Pre-Flight Checks and Onboard Protocols
To mitigate risks, Professor Christensen advises travelers to inspect their power banks for any signs of damage, such as bulging or excessive heat during charging, as these could indicate an underlying problem. He also cautions against purchasing ‘cheap power banks from unknown manufacturers,’ which may lack adequate quality controls, potentially leading to defects or contamination that ‘produce thermal runaway a long time after they’ve been purchased.’
Once onboard, airlines enforce stringent rules for handling power banks within the passenger cabin. These devices must not be stored in the overhead bin. Instead, they should be kept in an easily accessible location, such as a seatback pocket or under the seat in front of you. Passengers are explicitly prohibited from using power banks to charge other devices during the flight and from recharging the power bank itself using the aircraft’s onboard power sockets.

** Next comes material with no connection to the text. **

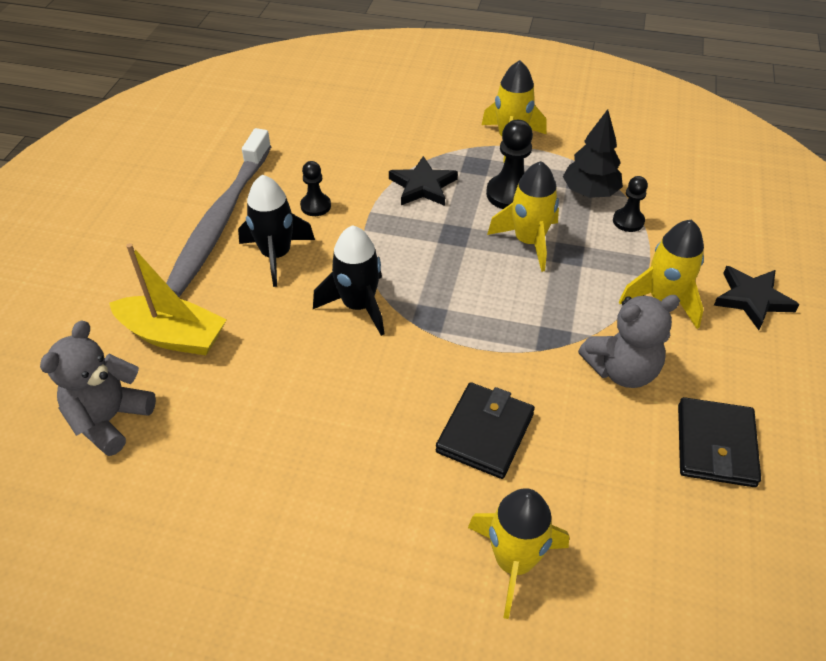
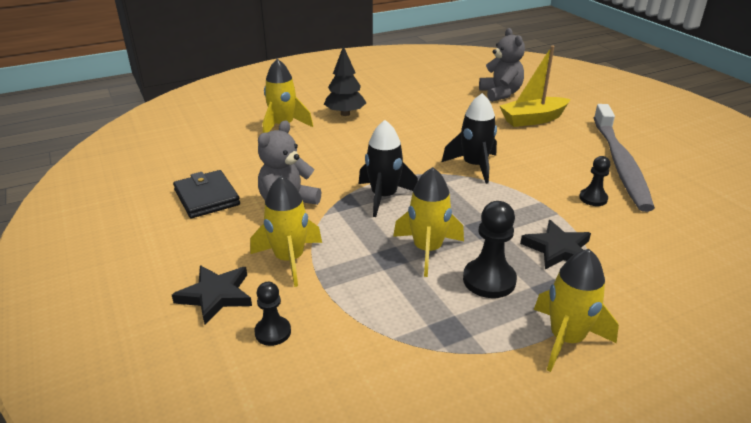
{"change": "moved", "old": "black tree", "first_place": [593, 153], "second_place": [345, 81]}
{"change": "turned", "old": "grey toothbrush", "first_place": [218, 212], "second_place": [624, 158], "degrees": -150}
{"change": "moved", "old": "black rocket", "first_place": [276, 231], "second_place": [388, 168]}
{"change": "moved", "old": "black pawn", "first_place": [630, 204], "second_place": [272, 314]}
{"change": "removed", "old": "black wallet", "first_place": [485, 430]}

A specific safety protocol addresses instances where a battery or battery-powered device slips down the side of a seat. IATA advises against attempting to retrieve it by moving the seat, as ‘Seats can crush or damage the battery, which could cause it to overheat or catch fire.’ In such situations, passengers must immediately alert a cabin crew member, who are specifically trained to retrieve devices safely.
Airline-Specific Regulations and Final Advice
It is crucial for travelers to remember that individual airlines and international regulations may impose more restrictive rules than standard U.S. guidelines. Therefore, ‘if in doubt, it’s best to check with your airline’ directly. For example, Southwest Airlines announced in April that it would limit passengers to carrying only one charger each. Many carriers provide detailed lists of rules for various battery types, including lithium-powered devices like laptops, tablets, and e-cigarettes, underscoring the importance of pre-flight verification to ensure compliance and safety for all.